RSVPs were straightforward (yes, my child can come; no, my child cannot attend, he sends his regrets) until one mother, I'll call her Elsa, phoned to tell me that yes, her son would come to the party but that she was "not comfortable" (exact words) with us driving her child from the gymnastics centre to our home. She offered no explanation but very politely told me she would drop her child off, then return to the gymnastics after the first hour of the party to drive her son from there to our house -- a distance of approximately 2.5 kilometers on dry roads.

What was I to make of Elsa's discomfort with us driving her child? I knew I shouldn't take it personally, but I did. Her decision bothered me. It was the lack of trust. Her actions implied judgment.

Now it is perhaps worth mentioning that Elsa and I were new acquaintances. Our kids had only recently become chums and this party was the first time we would actually meet. Knowing this, a level-headed person might say Elsa was just being properly cautious. After all, she knew nothing about me or my husband's driving habits, our propensity towards safety (although are there really any modern-day parents who don't take road safety seriously?), or what our vehicles were like in terms of safety-ratings, seating specifications, or road-worthiness. A level-headed person might simply recognize that everyone has different ideas about risk and safety and accept that Elsa, as a properly risk-conscious modern parent, was simply doing what 'good' parents today are supposed to do.
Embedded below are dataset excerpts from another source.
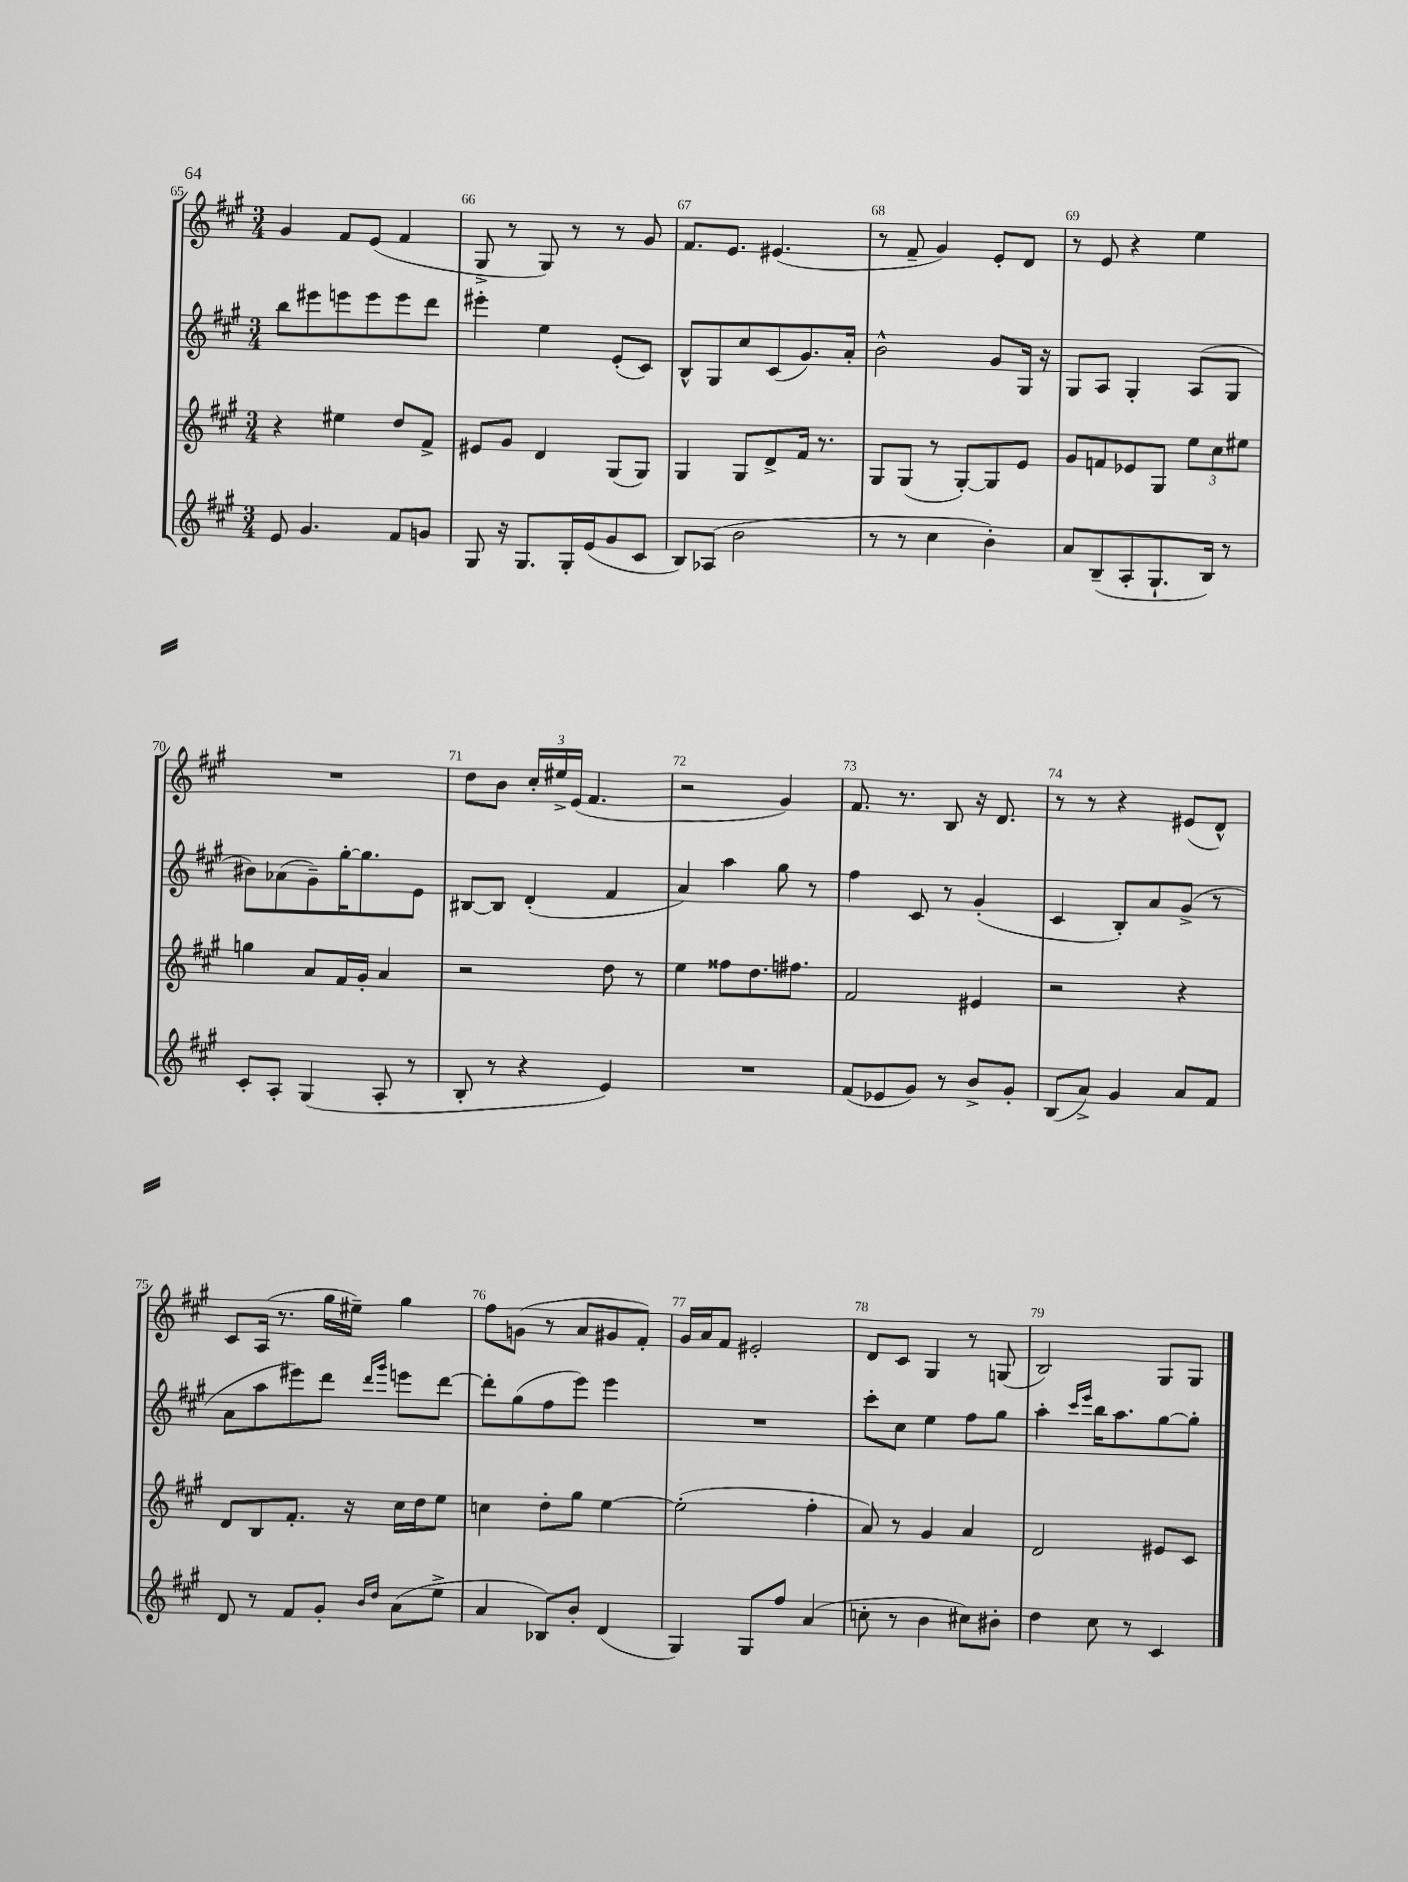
<<
\new StaffGroup <<
\new Staff = "s0" {
    \clef treble \key a \major \numericTimeSignature \time 3/4
    \autoBeamOff gis'4 fis'8[ e'8]( fis'4 |
    gis8-> r8 gis8) r8 r8 gis'8 |
    fis'8.[ e'8.] eis'4.( |
    r8 fis'8-- gis'4) e'8[-. d'8] |
    r8 e'8 r4 e''4 |
    R2. |
    d''8[ b'8] \tuplet 3/2 { cis''16[-. eis''16-> e'16]( } fis'4. |
    r2 gis'4) |
    fis'8. r8. b8 r16 d'8. |
    r8 r8 r4 eis'8[( d'8]-^) |
    cis'8[ a16]( r8. gis''16[ eis''16]--) gis''4 |
    fis''8[ g'8]( r8 a'8[ gis'8 fis'8]-.) |
    gis'16[ a'16 fis'8] eis'2-. |
    d'8[ cis'8] gis4 r8 g8( |
    b2) gis8[ gis8] \bar "|." |
}
\new Staff = "s1" {
    \clef treble \key a \major \numericTimeSignature \time 3/4
    \autoBeamOff b''8[ eis'''8 e'''8 e'''8 e'''8 d'''8] |
    eis'''4-. e''4 e'8[-.( cis'8]) |
    b8[-^ gis8 cis''8 cis'8( gis'8.) a'16]-. |
    b'2-^ gis'8[ gis16] r16 |
    gis8[ a8] gis4-. a8[( gis8] |
    bis'8[) aes'8( gis'8--) gis''16~-. gis''8. e'8] |
    bis8[~ bis8] d'4-.( fis'4 |
    a'4) a''4 gis''8 r8 |
    fis''4 cis'8 r8 gis'4-.( |
    cis'4 b8[-.) a'8 gis'8]->( r8 |
    a'8[ a''8 eis'''8) d'''8] \grace { d'''16[ gis'''16] } e'''8[ d'''8]~ |
    d'''8[-. gis''8( fis''8 e'''8]) e'''4 |
    R2. |
    cis'''8[-. cis''8] e''4 fis''8[ gis''8] |
    a''4-. \grace { cis'''16[ e'''16] } b''16[ a''8. gis''8~ gis''8]-. \bar "|." |
}
\new Staff = "s2" {
    \clef treble \key a \major \numericTimeSignature \time 3/4
    \autoBeamOff r4 eis''4 d''8[ fis'8]-> |
    eis'8[ gis'8] d'4 gis8[( gis8]) |
    gis4 gis8[ d'8-> fis'16] r8. |
    gis8[ gis8]( r8 gis8[~-.) gis8 e'8] |
    gis'8[ f'8 ees'8 gis8] \tuplet 3/2 { e''8[ cis''8 eis''8] } |
    g''4 a'8[ fis'16 gis'16]-. a'4 |
    r2 d''8 r8 |
    e''4 fisis''8[ d''8. fis''8.] |
    fis'2 eis'4 |
    r2 r4 |
    d'8[ b8 fis'8.]-. r16 cis''16[ d''16 e''8] |
    c''4 d''8[-. gis''8] e''4~ |
    e''2-.( fis''4-. |
    a'8) r8 gis'4 a'4 |
    d'2 eis'8[ cis'8] \bar "|." |
}
\new Staff = "s3" {
    \clef treble \key a \major \numericTimeSignature \time 3/4
    \autoBeamOff e'8 gis'4. fis'8[ g'8] |
    gis8 r16 gis8.[ gis16-. e'16( gis'8 cis'8] |
    b8[) aes8]( b'2 |
    r8 r8 cis''4 b'4-.) |
    a'8[ b8--( a8-. gis8.-! b16]) r8 |
    cis'8[-. a8]-. gis4( a8-. r8 |
    b8-. r8 r4 e'4) |
    R2. |
    fis'8[( ees'8 gis'8]) r8 b'8[-> gis'8]-. |
    b8[( a'8]->) gis'4 a'8[ fis'8] |
    d'8 r8 fis'8[ gis'8]-. \grace { b'16[ d''16] } a'8[( e''8]-> |
    a'4 bes8[) b'8]-. d'4( |
    gis4) gis8[ fis''8] a'4( |
    c''8-. r8 b'4 cis''8[) bis'8]-. |
    d''4 cis''8 r8 cis'4 \bar "|." |
}
>>
>>
\layout { \context { \Score currentBarNumber = #65 \override BarNumber.break-visibility = ##(#f #t #t) barNumberVisibility = #all-bar-numbers-visible } }
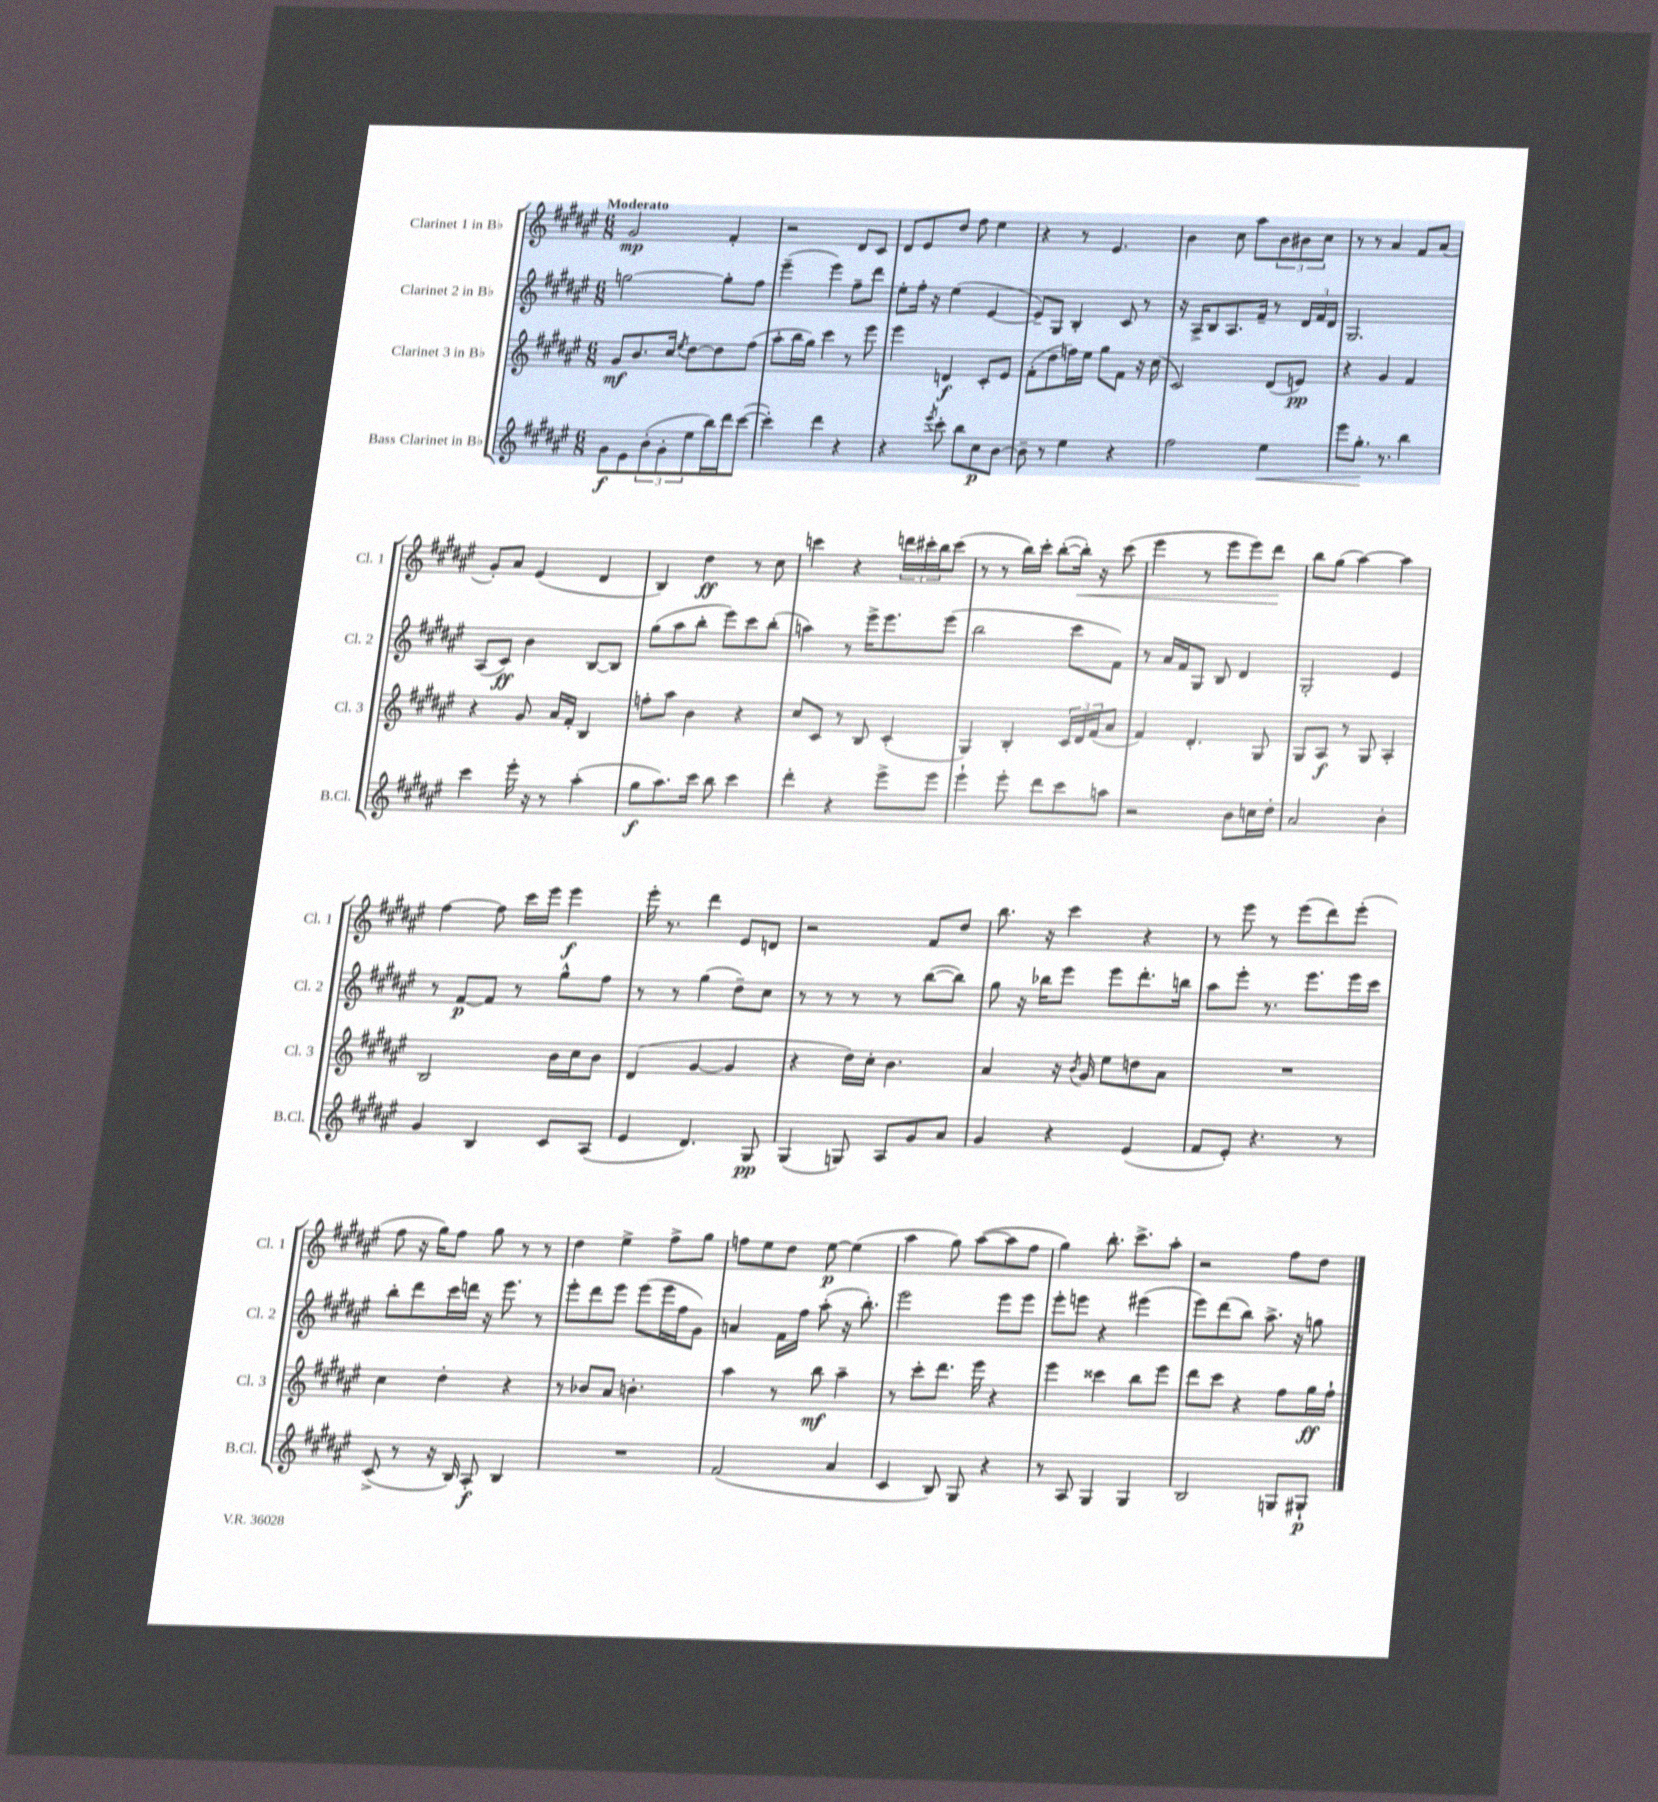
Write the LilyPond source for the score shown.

<<
\new StaffGroup <<
\new Staff = "s0" \with { instrumentName = "Clarinet 1 in Bb" shortInstrumentName = "Cl. 1" } {
    \clef treble \key fis \major \numericTimeSignature \time 6/8 \tempo "Moderato"
    gis'2\mp fis'4-. |
    r2 dis'8 cis'8 |
    dis'8 eis'8 dis''8 fis''8 eis''4 |
    r4 r8 eis'4. |
    b'4 cis''8 ais''8 \tuplet 3/2 { b'8 bis'8 cis''8 } |
    r8 r8 ais'4 fis'8 ais'8( |
    gis'8-.) ais'8 eis'4( dis'4 |
    b4) dis''4\ff r8 cis''8 |
    c'''4 r4 \tuplet 3/2 { d'''16 cis'''16-. b''16 } cis'''8( |
    r8 r8 b''16) cis'''16-. b''8~-.( b''16-.\<) r16 cis'''8( |
    eis'''4 r8 eis'''8 eis'''8) dis'''8\! |
    b''8 gis''8( ais''4~) ais''4 |
    fis''4~ fis''8 cis'''16 eis'''16 eis'''4\f |
    eis'''16-. r8. dis'''4 eis'8 d'8 |
    r2 fis'8 dis''8 |
    b''8. r16 cis'''4 r4 |
    r8 eis'''8 r8 eis'''8( dis'''8) eis'''8-.( |
    fis''8 r16 gis''16) fis''8 gis''8 r8 r8 |
    dis''4 eis''4-> fis''8-> gis''8 |
    f''8 eis''8 dis''8 eis''8~\p eis''4( |
    ais''4 gis''8) ais''8~( ais''8 fis''8 |
    gis''4) b''8.-. cis'''8.-> ais''8-. |
    r2 fis''8 dis''8 \bar "|." |
}
\new Staff = "s1" \with { instrumentName = "Clarinet 2 in Bb" shortInstrumentName = "Cl. 2" } {
    \clef treble \key fis \major \numericTimeSignature \time 6/8
    g''2~ g''8-. fis''8 |
    eis'''4--( eis'''4) fis''8-- dis'''8 |
    eis''8-. fis''16-. r16 eis''4( eis'4~ |
    eis'8--) gis8 b4-. cis'8 r8 |
    r16 ais16-> b8 ais8. fis'16-- r8 \tuplet 3/2 { dis'16 fis'16 dis'16 } |
    gis2. |
    ais8( cis'8\ff) b'4 b8~ b8 |
    gis''8( ais''8 b''8-. eis'''8) cis'''8 b''8-.( |
    a''4) r8 eis'''16-> eis'''8. eis'''8( |
    b''2 cis'''8 fis'8) |
    r8 ais'16 fis'16 gis8 b8 dis'4 |
    gis2-. eis'4 |
    r8 fis'8~\p fis'8 r8 gis''8-^ fis''8 |
    r8 r8 gis''4( dis''8--) cis''8 |
    r8 r8 r8 r8 b''8~( b''8) |
    gis''8 r16 bes''16 eis'''8 eis'''8 dis'''8.-. b''16 |
    ais''8 eis'''8-. r8. eis'''8. eis'''16 cis'''16 |
    b''8-. dis'''8 cis'''16 d'''16 r16 eis'''8. r8 |
    eis'''8-. dis'''8 eis'''8 eis'''8( eis'''16 fis''16 gis'8) |
    a'4 fis'16 fis''16 ais''8-.( r16 b''8.-.) |
    eis'''2 eis'''8 eis'''8 |
    eis'''8-. e'''8 r4 eis'''4( |
    eis'''8) dis'''8( b''8) ais''8.-> r16 g''8 \bar "|." |
}
\new Staff = "s2" \with { instrumentName = "Clarinet 3 in Bb" shortInstrumentName = "Cl. 3" } {
    \clef treble \key fis \major \numericTimeSignature \time 6/8
    gis'8\mf b'8. cis''16 \acciaccatura { eis''8 } dis''8~ dis''8 fis''8( |
    ais''8-. b''16 gis''16) cis'''4 r8 eis'''8 |
    eis'''4 d'4\f cis'8-. eis'8 |
    fis'8-.( dis''8 f''16) eis''16 gis''8 fis'8 r16 cis''16( |
    cis'2) dis'8( e'8\pp) |
    r4 gis'4 fis'4 |
    r4 gis'8 ais'16 fis'16-. b4 |
    f''8-. ais''8 b'4 r4 |
    cis''8 cis'8 r8 b8 cis'4-.( |
    gis4) b4-. \tuplet 3/2 { cis'16 dis'16 fis'16( } ais'8 |
    fis'4) dis'4.-. gis8 |
    gis8 ais8\f r8 gis8 ais4-. |
    b2 b'16 cis''16 b'8 |
    dis'4( gis'4~ gis'4 |
    r4 dis''16) cis''16-. b'4. |
    ais'4 r16 \acciaccatura { b'8 } gis'16 eis''8 d''8 ais'8 |
    R2. |
    cis''4 dis''4-. r4 |
    r8 bes'8 ais'8 b'4.-. |
    ais''4 r8 b''8\mf ais''4-- |
    r8 cis'''8-. dis'''8. eis'''16 r4 |
    eis'''4 cisis'''4 b''8 eis'''8 |
    dis'''8 cis'''8 r4 fis''8 gis''16\ff fis''16-! \bar "|." |
}
\new Staff = "s3" \with { instrumentName = "Bass Clarinet in Bb" shortInstrumentName = "B.Cl." } {
    \clef treble \key fis \major \numericTimeSignature \time 6/8
    gis'8\f eis'8 \tuplet 3/2 { b'8-.( gis'8-. eis''8 } b''16) dis'''16 cis'''8~( |
    cis'''4-.) dis'''4 r4 |
    r4 \acciaccatura { eis'''8 } cis'''8-. b''8 cis''8\p b'8~ |
    b'8-- r8 eis''4 r4 |
    fis''2 eis''4\< |
    eis'''8 gis''8.-.\! r8. b''4 |
    cis'''4 eis'''16-. r16 r8 ais''4-.( |
    gis''8\f ais''8.) cis'''16 b''8 cis'''4 |
    dis'''4-. r4 eis'''8-> eis'''8 |
    eis'''4-! eis'''8-. dis'''8 cis'''8 a''8 |
    r2 b'8 c''16 dis''16-. |
    ais'2 b'4-. |
    gis'4 b4 cis'8 ais8( |
    eis'4 dis'4.) gis8\pp |
    gis4( g8) ais8 gis'8 ais'8 |
    gis'4 r4 eis'4( |
    fis'8 eis'8-.) r4. r8 |
    cis'8->( r8 r16 b16) ais8-.\f b4 |
    R2. |
    fis'2( ais'4 |
    cis'4 b8) gis8 r4 |
    r8 ais8 gis4 gis4 |
    b2 g8 gis8-!\p \bar "|." |
}
>>
>>
\layout { \context { \Score \remove "Bar_number_engraver" } }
Fair enough. But what of the consequences of such vigilance towards our fellow parents? To what extent do these kinds of parent-against-parent preemptive risk aversion strategies threaten the fabric of mother-to-mother relations, the cohesion of parent communities, and the trust and goodwill we extend to the very world in which our children live and grow?

Fortunately, these kinds of questions are now being given their proper due, thanks to an emerging field of scholarly research known as parenting culture studies. A recently released book dedicated to this topic -- aptly titled Parenting Culture Studies -- discusses these very concerns, describing from an academic perspective how modern parenting is threatening to break down solidarity between parents and weaken the bonds between generations.

In contrast to much of the parenting literature bombarding our lives -- that steady diet of 'latest research' about the myriad things parents can and should be doing better -- Parenting Culture Studies often takes such parenting research itself as its object of investigation. It inquires critically into various areas of parenting science -- from breastfeeding, to drinking during pregnancy, to child development and brain science -- and demonstrates how important it is to distinguish between science, the pursuit and discovery of knowledge, and scientism, the interpretation and dissemination of science through a particular ideological lens.

Parenting Culture Studies understands that fashions in parenting are best understood as barometers of wider cultural trends; as scientism more than science. Its essays provide systematic analyses of various modern parenting characteristics -- our preoccupation with risk, our reliance on and definition of 'parenting experts,' the militancy with which we police women's perinatal behaviours, and our assumptions about what parents need to do and be in order to be 'good' parents. The essays help us to understand what's going on with modern parenting, how we got here, and what the consequences are.

We need more writing like this. We need more people asking critical questions about our modern parenting obsessions, shedding light on the perhaps unintentional but nonetheless negative consequences these can have. Because even though we say we shouldn't take it personally when another parent tells us he or she is 'not comfortable,' it is personal. And it always will be.